Je poussai un cri de surprise. Pourquoi Nanti arrivait-il toujours par derrière sans prévenir.

« Tu es de garde Mérino, tu ne devrais pas te laisser surprendre.

- Oui Patron ». Je ne pus cependant pas m’empêcher d’ajouter : « D’un autre coté, je surveille surtout l’extérieur. J’imagine mal quel danger pourrait venir de l’intérieur du vaisseau. A moins que Thymothe nous fasse une nouvelle crise de somnambulisme ». Un jour, à jouer les somnambules, il avait tenté, en dormant, d’ouvrir le sas. Pas de quoi s’inquiéter, les systèmes de sécurités sont tels que jamais le sas ne s’ouvrirait sur le vide mais le vaisseau a ameuté tout le monde. Se faire réveiller en état d’alerte maximale pour trouver Thymothe à poil, c’est quelque chose.

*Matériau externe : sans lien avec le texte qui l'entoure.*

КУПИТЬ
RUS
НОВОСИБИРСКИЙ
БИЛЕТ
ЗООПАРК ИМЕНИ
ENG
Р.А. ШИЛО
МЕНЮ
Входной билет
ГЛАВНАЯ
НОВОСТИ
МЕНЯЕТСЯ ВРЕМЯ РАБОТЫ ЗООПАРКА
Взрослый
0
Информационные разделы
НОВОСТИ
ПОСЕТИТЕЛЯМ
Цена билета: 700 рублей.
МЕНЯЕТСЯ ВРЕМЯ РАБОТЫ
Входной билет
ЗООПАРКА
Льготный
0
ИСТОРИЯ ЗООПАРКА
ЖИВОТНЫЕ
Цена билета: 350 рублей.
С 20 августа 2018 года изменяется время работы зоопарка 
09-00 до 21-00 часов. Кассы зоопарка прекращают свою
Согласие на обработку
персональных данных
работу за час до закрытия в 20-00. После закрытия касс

« Alors tu manques d’imagination Mérino. »

Ne jamais contredire Nanti. Chercher plutôt un moyen de satisfaire ma curiosité. J’expérimentai une phrase dans ma tête : Alors Patron, cet appel de l’Impérium ? C’était foireux comme approche.

« Ou sommes nous ? » demanda le patron

Je lui envoyais à hauteur de regard un hologramme remplit de chiffres. Echo savait mettre des mots sur ce genre d’abstraction, moi, je ne voyais que des coordonnées.

« Bien » dit-il. « Trouve moi la position de la flotte de Valence. »

Je me mordis la lèvre pour ne pas lui demander des précisions et demandai à l’ordinateur de sortir les informations demandées, que j’affichai à coté des nôtres.

« Bien », dit-il encore. « Tu m’alignes ça. »

Je craquai. « Vous voulez dire qu’on va sur l’Impérium ?

- Quel brillant esprit déductif Mérino. Et tu vas m’accélérer ça, nous devons y être dans six jours. »

Je restai la bouche ouverte, secouai la tête et repris : « grand-père a émis l’hypothèse pas stupide que si Valence avait enlevé Martel, ils ne le garderaient pas sur leur vaisseau d’autant plus qu’ils pouvaient se téléporter n’importe où. »

Nanti me rabroua : « Tu me l'as déjà dit.

Ok, bon ben destination suicide alors pensai-je en entrant les coordonnées. Après tout, on commence à avoir l'habitude.